The second volume continues the story with a description of the positions taken on the many pre-Second World War conflicts by left wingers from both the Social Democratic and Communist traditions. Kissin tests the later Stalinist wrigglings against the classical Leninist position with damning conclusions. Finally, in the last part of the book he discusses the Trotskyists and, by printing a paper he submitted to the Edinburgh WIL in 1943, he makes his own position on the Second World War clear. He was an unabashed defencist, as he thought that the war was not primarily a national one, but a European civil war between the working class allied to a section of the bourgeoisie against Fascism, and the other bourgeois fraction. So, just as left wingers in Spain had supported Azana against Franco, in Britain they should stand with Churchill against Hitler. They should, of course, maintain a programme distinct from that of the conservative and Stalinist patriots. Such a programme would include the demand for independence for India and the colonies, constant fraternal appeals to the German workers and a guarantee of no vindictive Versailles peace, but a promise to integrate Germany into a peaceful Europe after the overthrow of the Nazis, together with demands for workers’ control of war production, election of officers tend so on. Such a position had much more in common with ‘Proletarian Military Policy’ of the SWP or the WIL than the RSL and other more pacifistic and abstentionist Trotskyists who were inclined to see the war as a re-run of 1914-18. He argues that victories for Hitler meant the smashing of all the gains from working class struggle, and the imposition of Fascist and authoritarian regimes in the occupied countries. In the event he was correct, as there was a greater left wing movement among the people of the Allied countries as a result of victory than among the populations of the defeated Axis.

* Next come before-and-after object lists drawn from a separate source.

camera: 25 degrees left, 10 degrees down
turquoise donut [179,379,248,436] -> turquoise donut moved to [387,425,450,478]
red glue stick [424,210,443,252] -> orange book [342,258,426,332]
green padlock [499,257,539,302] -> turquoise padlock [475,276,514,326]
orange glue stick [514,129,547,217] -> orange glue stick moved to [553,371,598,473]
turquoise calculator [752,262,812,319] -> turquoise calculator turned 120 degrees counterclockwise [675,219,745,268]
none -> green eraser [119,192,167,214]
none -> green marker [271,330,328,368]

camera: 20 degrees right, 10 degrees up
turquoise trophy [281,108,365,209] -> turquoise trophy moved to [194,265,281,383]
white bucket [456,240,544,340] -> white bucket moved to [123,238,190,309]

The great value of the book is the immense range of evidence that Kissin has collected to illustrate his theme. There are some splendid choice items from the period of the Hitler-Stalin pact – in particular some statements by the late unlamented Walter Ulbricht and a fascinating account of how in 1939 the Labour Party leadership, which had started by declaring that the enemy was Hitler, not the German people, ended up in 1945 with a much more social-patriotic line which was only slightly more civilised than that of the Communists. The Labour lefts like Bevan stand out for their decency on this issue.

There are a number of omissions and inaccuracies in the book, above all in the final section on the Trotskyists, which probably arose as he seems to have researched it in isolation, perhaps not realising that there were a number of other people honestly seeking to understand this period. He does not seem to have been aware of Bornstein and Richardson’s War and the International, or of the debates in the United States between the Workers Party and the SWP on the problem of the war with Japan, which was much more purely an inter-imperialist conflict than the war in Europe. Indeed, Kissin thinks that the Workers Party quickly disappeared after the 1940 split, which was by no means the case. Neither has he read Guérin's analysis of Trotsky’s political evolution at the beginning of the war though this analysis has considerable similarities with his own. Furthermore, he does not mention the tiny group of French defeatists led by Barta, though today those in that tradition around the paper Lutte Ouvrière seem to be the largest Trotskyist tendency in France.

These are, however, minor blemishes. For those on the left who seek to understand the history of war and the Marxist attitude to it, and whatever disagreements one might have with the author’s judgements, these two volumes will be an invaluable source of information.